Challenge trials have been critical to the success of vaccines for cholera and typhoid fever. Such studies, carefully designed under Institutional Review Board guidance to balance risk and value to society, have demonstrated that controlled human infection trials can be done safely and ethically. Despite many important scientific advances from HCTs on cholera, dengue, influenza, malaria and typhoid, ethical concerns about challenge studies may derive from the fact that they involve giving healthy people a disease.
Yet when an infectious disease is emerging, there is often substantial risk and uncertainty about its complications, and few, if any, effective interventions, making HCT ethically complex.
It is important to note that not all diseases for which vaccines might be developed are suitable for conducting human challenge trials. In many cases, human challenge with a virulent or even an attenuated organism would not be considered ethical or safe. However, a human challenge trial might be considered when the disease an organism causes has an acute onset, can be readily and objectively detected, and existing efficacious treatments can be administered at an appropriate juncture in disease development to prevent significant morbidity.
There is general agreement that the ethical considerations about challenges in clinical trials should be thoroughly evaluated. Clinical trials should be designed and conducted in a manner that minimizes risks to human subjects while maximizing the potential for benefit. Consideration must be given to both potential individual risks and benefits, as well as to potential societal benefits and risks, including even risks to contacts of participants infected in a challenge study.
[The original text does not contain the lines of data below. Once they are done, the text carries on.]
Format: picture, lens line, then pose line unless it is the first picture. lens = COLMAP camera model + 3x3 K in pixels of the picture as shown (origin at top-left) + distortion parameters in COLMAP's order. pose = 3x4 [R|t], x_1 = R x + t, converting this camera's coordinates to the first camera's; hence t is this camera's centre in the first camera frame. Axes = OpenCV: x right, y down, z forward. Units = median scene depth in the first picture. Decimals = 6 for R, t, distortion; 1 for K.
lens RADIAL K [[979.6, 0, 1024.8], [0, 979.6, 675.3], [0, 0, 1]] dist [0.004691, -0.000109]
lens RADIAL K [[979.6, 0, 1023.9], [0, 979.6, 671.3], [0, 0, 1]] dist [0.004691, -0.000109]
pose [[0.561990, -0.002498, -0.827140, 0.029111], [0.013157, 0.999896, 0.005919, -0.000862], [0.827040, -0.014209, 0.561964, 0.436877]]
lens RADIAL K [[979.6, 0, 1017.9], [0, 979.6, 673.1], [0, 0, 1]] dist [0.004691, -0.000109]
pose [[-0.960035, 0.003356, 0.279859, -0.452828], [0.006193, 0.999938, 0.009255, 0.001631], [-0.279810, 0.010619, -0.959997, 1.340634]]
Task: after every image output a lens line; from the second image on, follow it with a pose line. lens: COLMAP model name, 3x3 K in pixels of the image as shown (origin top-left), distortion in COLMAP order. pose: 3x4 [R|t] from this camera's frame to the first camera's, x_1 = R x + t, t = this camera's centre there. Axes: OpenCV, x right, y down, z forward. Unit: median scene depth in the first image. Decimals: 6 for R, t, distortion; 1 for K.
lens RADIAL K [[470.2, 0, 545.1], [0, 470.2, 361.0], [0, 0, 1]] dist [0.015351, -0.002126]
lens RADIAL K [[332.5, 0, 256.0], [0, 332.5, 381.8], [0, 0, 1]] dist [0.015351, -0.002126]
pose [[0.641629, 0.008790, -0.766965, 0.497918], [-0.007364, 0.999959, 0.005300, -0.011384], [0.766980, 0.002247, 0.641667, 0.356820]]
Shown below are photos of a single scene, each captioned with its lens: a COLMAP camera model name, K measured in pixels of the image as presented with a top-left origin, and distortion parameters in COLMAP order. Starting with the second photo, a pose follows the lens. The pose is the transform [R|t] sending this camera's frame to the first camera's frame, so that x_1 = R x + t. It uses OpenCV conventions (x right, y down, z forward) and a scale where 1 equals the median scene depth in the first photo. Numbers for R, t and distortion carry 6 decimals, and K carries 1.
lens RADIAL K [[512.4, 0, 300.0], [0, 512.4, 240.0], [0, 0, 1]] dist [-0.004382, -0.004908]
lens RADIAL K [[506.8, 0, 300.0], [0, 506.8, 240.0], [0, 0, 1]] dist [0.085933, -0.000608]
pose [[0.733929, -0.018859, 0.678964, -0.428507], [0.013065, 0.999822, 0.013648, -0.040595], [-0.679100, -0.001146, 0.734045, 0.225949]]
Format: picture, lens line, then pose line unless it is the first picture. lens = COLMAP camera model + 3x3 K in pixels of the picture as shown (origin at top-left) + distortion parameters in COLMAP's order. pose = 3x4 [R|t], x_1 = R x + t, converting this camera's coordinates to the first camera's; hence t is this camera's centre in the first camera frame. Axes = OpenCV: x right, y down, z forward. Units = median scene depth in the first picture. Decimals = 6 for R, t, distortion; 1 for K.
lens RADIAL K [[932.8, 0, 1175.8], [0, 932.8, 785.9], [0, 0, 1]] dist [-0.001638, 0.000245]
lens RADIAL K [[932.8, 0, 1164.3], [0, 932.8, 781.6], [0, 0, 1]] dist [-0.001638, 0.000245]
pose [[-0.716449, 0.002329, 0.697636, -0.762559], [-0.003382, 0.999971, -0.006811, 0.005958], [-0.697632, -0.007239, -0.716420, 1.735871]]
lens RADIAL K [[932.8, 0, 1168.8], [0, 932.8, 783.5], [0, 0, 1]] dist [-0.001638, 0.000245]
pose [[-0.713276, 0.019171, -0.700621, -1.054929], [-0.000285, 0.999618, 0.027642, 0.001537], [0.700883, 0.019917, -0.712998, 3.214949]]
With the expanding interest in global health security against infectious diseases of pandemic concern, HCTs have become an important part of the increasing thrust on vaccine development. In Europe and the United States, HCTs are regularly performed using various viruses, bacteria and parasites. Conducting HCTs in low and middle-income countries (LMIC) where these infectious diseases are endemic could provide more relevant and appropriate results, particularly where prior exposure might influence the course of the disease or effects of intervention. Therefore, there is a growing discourse on increasing the capacity of LMICs to conduct HCTs to tackle infectious diseases. There is need to explore the medical research landscape in India and assess the country’s preparedness in terms of national guidelines, specialized infrastructure, trained manpower, regulatory and ethical framework, etc. to conduct challenge studies.